■ WHAT THIS TASK INVOLVES ■
Print the stretch of the passage on virtue and the sacraments from "In the mysteries" through "and rose again.", word for word.

■ PROVIDED TEXT ■
════════════════════
Man’s first step towards seeking virtue is to enter into the mystery of Christ through baptism, chrismation, and the eucharist. We can see that virtue possesses a fundamentally sacramental character. That is, virtue cannot be separated from the sacramental life of the Church. We cannot abstract virtue to some kind of moral behavior, and virtue cannot be reduced to man’s ability to properly govern himself independent from God as Elder Sophrony has already shown us the disastrous results of such an approach to life. One might ask, “Why must virtue be connected with the sacraments of the Church?”
In the mysteries of baptism, chrismation, and the eucharist, man enters into the newness of life, a new creation, in which the old man is put off and the new man is put on and man becomes a Son of God. As St. Nicholas Cabasilas observes,
He who seeks to be united to Him [Christ] must therefore share with Him in His flesh, partake of theosis, and share in His death and resurrection. So we are baptized in order that we may die that death and rise again in that resurrection. We are chrismated in order that we may become partakers of the royal anointing of His theosis. By feeding on the most sacred bread and drinking the most divine cup we share in the very Flesh and Blood which the Saviour assumed. In this way we are joined to Him who for our sake was incarnate and who deified our nature, who died and rose again.
════════════════════
■ GIVEN INFORMATION ■
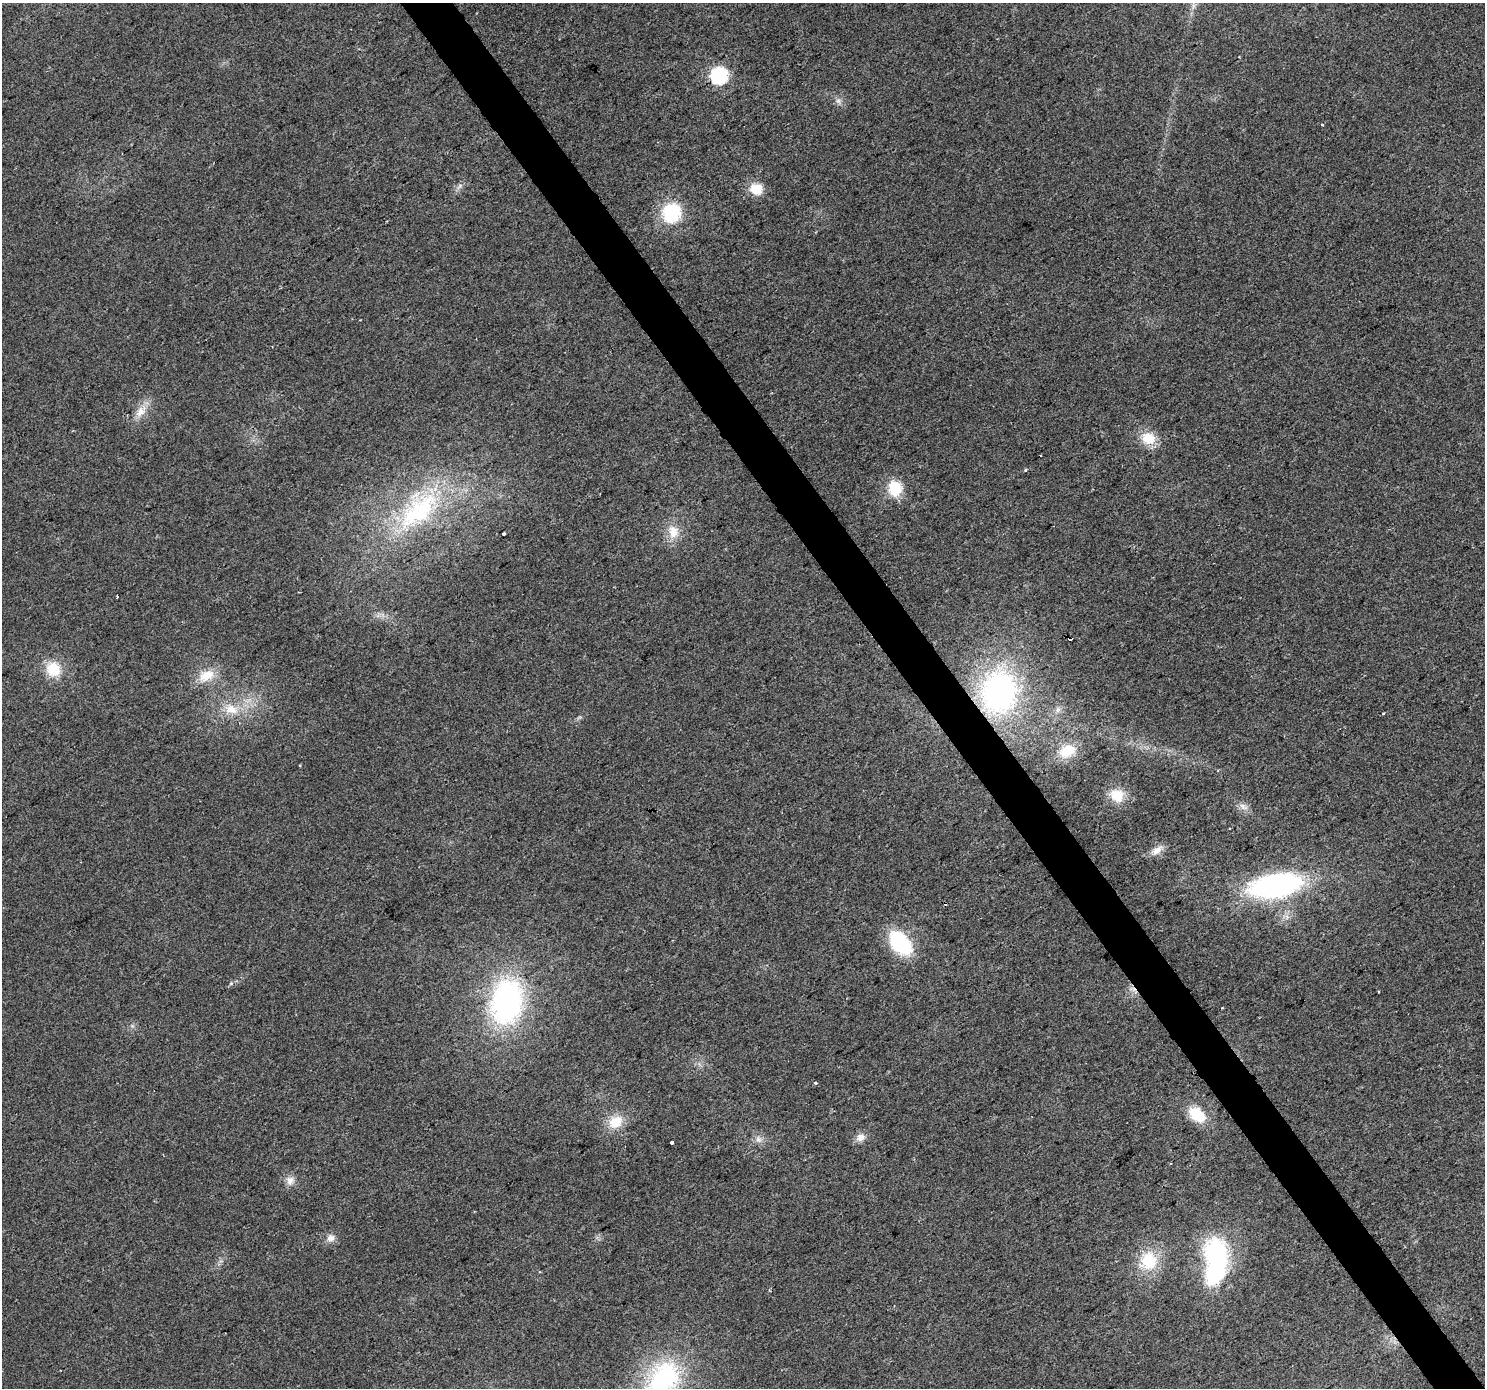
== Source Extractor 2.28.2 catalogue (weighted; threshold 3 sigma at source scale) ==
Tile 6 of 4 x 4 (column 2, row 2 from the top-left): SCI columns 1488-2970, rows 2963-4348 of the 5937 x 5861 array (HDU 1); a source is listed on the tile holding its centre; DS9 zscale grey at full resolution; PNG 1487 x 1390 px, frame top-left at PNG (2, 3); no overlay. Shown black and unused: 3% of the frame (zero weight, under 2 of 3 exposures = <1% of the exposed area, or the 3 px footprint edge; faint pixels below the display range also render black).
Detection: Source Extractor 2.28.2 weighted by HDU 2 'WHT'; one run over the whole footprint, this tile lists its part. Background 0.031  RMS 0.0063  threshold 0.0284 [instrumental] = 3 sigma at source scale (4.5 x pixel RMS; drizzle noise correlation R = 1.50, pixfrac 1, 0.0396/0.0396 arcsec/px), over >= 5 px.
════════════════════
■ RESULT OF THIS TASK ■
In the mysteries of baptism, chrismation, and the eucharist, man enters into the newness of life, a new creation, in which the old man is put off and the new man is put on and man becomes a Son of God. As St. Nicholas Cabasilas observes,
He who seeks to be united to Him [Christ] must therefore share with Him in His flesh, partake of theosis, and share in His death and resurrection. So we are baptized in order that we may die that death and rise again in that resurrection. We are chrismated in order that we may become partakers of the royal anointing of His theosis. By feeding on the most sacred bread and drinking the most divine cup we share in the very Flesh and Blood which the Saviour assumed. In this way we are joined to Him who for our sake was incarnate and who deified our nature, who died and rose again.